A gdyby tak przestępcy połączyli siły i pokonali superbohaterów? Gdyby świat opanowało zło i nie było cienia nadziei na lepsze jutro? I gdyby Wolverine nie chciał więcej wysuwać swoich szponów? Właśnie taki świat ukazany został w komiksie Wolverine. Staruszek Logan.
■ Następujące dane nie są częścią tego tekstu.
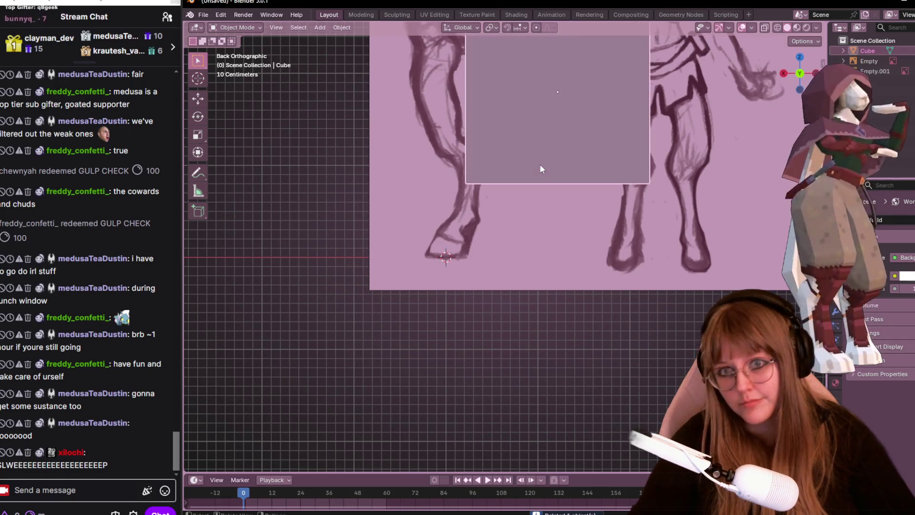
key("Tab")
scroll(586, 128, "down", 1)
scroll(585, 129, "down", 1)
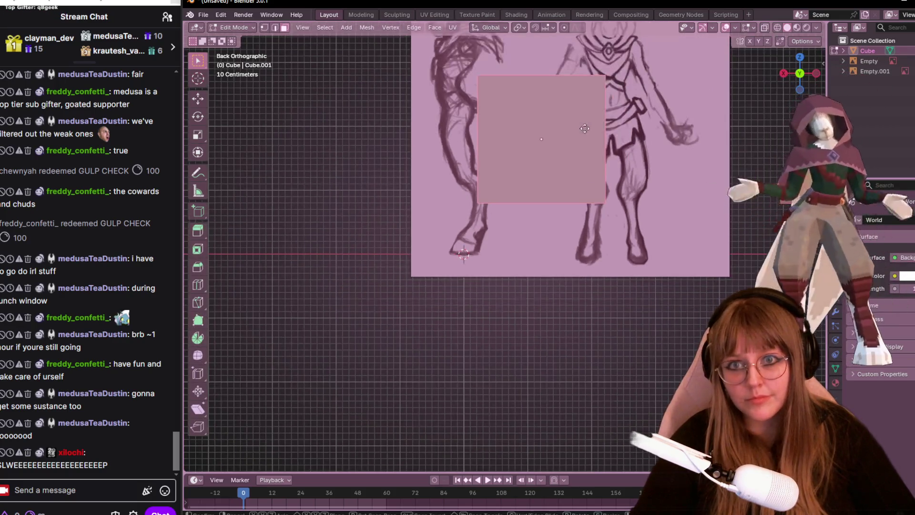
- Shift the cube over the torso, delete its faces and leftover vertices, and grab the remaining vertex
key("g")
left_click(603, 174)
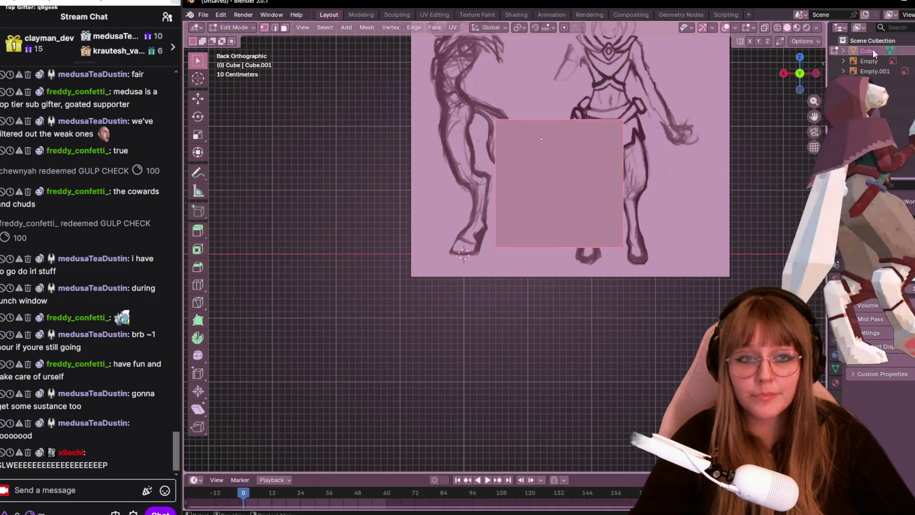
left_click_drag(434, 98, 681, 182)
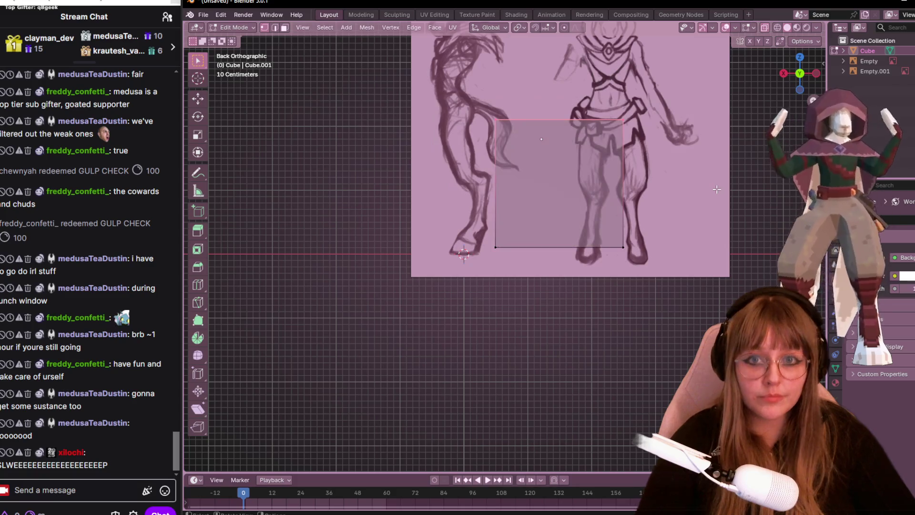
key("x")
left_click(670, 189)
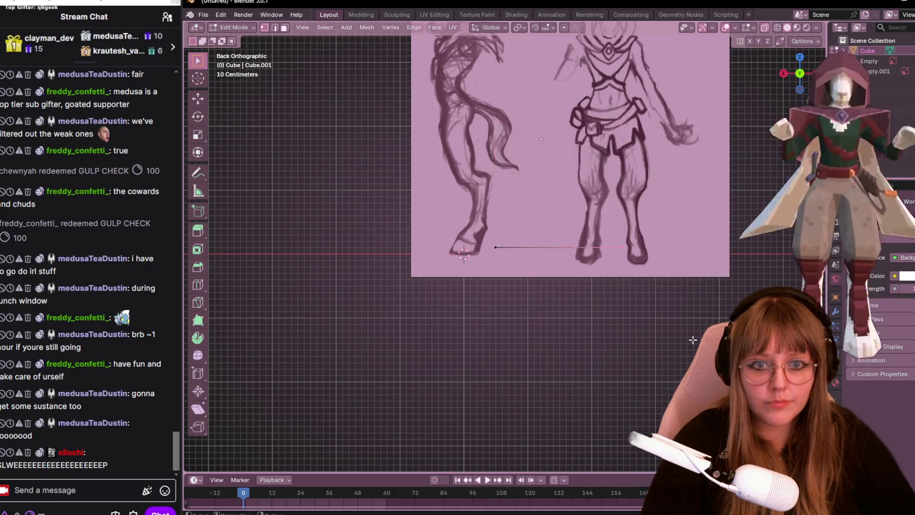
key("x")
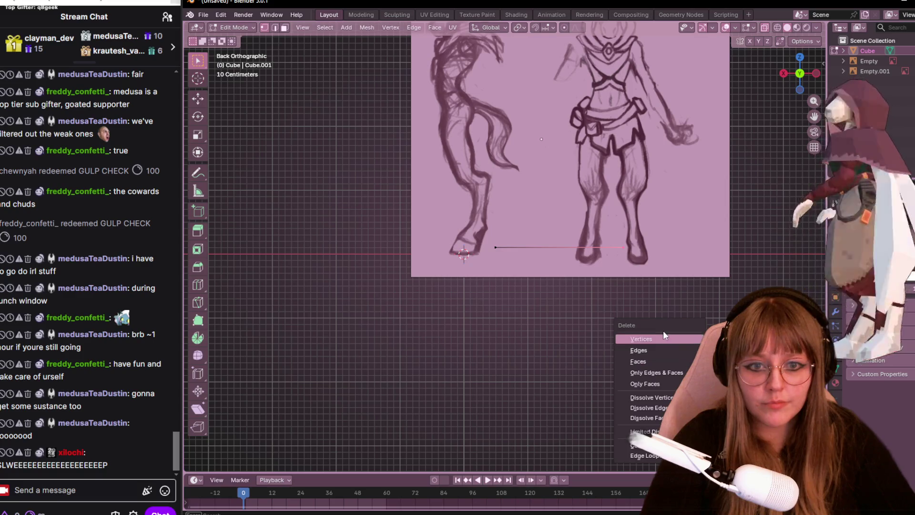
scroll(558, 242, "up", 2)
Porzućcie wszelką nadzieję…
Red Skull, Kingpin, Mysterio, Magneto oraz cała reszta superzłoczyńców postanowiła połączyć siły, uderzyć w jednym momencie i zetrzeć w proch superbohaterów. I ta sztuka im się udała. Na świecie nie ma już Kapitana Ameryki, Iron Mana, Spider-Mana czy Cyclopsa. Od tamtego starcia minęło prawie pięćdziesiąt lat. Starzy przestępcy, jeśli nadal żyją, siedzą w swoich apartamentach i umacniają swą władzę. Na świecie pojawiają się nowi. Ponieważ ludzie żyją na skraju ubóstwa, niezbędna jest walka o przetrwanie. Wszyscy tu nie mają skrupułów. Przetrwają tylko najsilniejsi. Na tej postapokaliptycznej Ziemi żyje jednak jeden z ostatnich członków X-Menów i Avengersów, czyli Wolverine. Od lat nie wysuwał swoich szponów. Zamiast tego żyje na farmie z żoną i dwójką dzieci, uprawiając rolę. Prowokowany nawet nie próbuje się bronić. Nie pozwala mu na to jego mroczna przeszłość. Pewnego dnia zjawia się u niego dawny znajomy, jeden z ostatnich ocalałych bohaterów – Hawkeye. Proponuje Loganowi, aby wspólnie wyruszyli z pewną tajemniczą misją. Wizja zarobienia gotówki, której aktualnie brakuje Rosomakowi, sprawia, że godzi się na propozycję i wkrótce obaj staruszkowie wyruszają przez Stany Zjednoczone, aby dostarczyć paczkę pewnemu człowiekowi.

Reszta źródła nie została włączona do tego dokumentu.